DATA IN THIS EXERCISE:
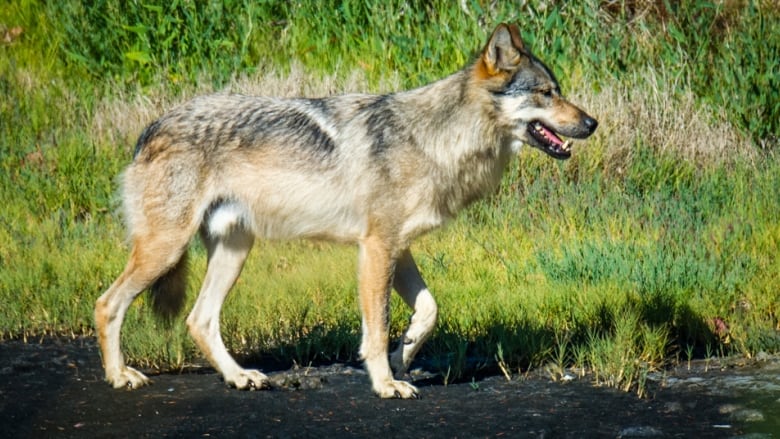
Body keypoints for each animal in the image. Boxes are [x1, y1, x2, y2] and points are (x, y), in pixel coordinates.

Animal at [96, 23, 596, 398]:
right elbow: (376, 328)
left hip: (233, 251)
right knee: (108, 304)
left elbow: (429, 309)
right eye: (546, 93)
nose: (592, 122)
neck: (437, 139)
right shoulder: (376, 248)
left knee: (198, 320)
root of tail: (152, 127)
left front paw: (405, 353)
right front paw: (387, 383)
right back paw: (120, 376)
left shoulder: (398, 247)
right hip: (166, 249)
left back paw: (240, 377)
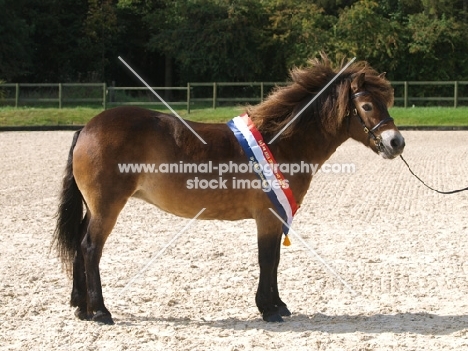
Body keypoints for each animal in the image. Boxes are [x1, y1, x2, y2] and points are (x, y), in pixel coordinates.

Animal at [54, 56, 406, 326]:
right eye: (367, 105)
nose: (396, 142)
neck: (280, 143)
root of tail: (87, 128)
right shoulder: (268, 216)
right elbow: (268, 259)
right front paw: (269, 308)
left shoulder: (276, 217)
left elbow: (274, 260)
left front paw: (277, 305)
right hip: (107, 207)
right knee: (90, 248)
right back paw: (100, 311)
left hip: (95, 208)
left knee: (79, 244)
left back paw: (81, 307)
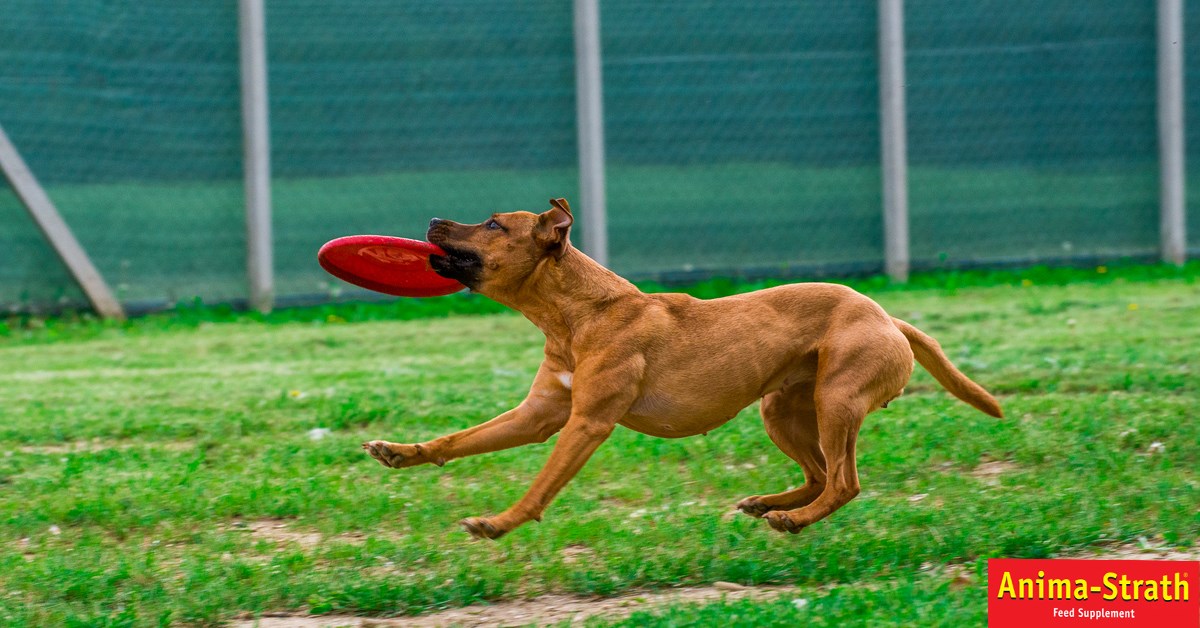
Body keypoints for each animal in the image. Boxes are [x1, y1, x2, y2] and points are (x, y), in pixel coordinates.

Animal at [360, 199, 998, 537]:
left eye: (494, 224)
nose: (433, 220)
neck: (577, 314)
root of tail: (888, 316)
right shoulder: (538, 415)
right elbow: (459, 440)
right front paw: (401, 452)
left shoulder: (586, 423)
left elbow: (542, 484)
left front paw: (500, 523)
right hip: (781, 409)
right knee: (821, 475)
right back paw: (771, 505)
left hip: (835, 401)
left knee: (844, 480)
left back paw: (793, 521)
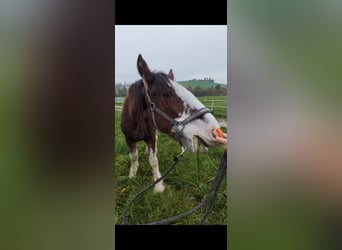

WHAT YOU WILL DO: Find the string "back" in the entries above and return each line that holds it.

ANSWER TO THIS TASK:
right back paw: (120, 376)
left back paw: (240, 377)
right back paw: (100, 311)
left back paw: (81, 307)
right back paw: (771, 505)
left back paw: (793, 521)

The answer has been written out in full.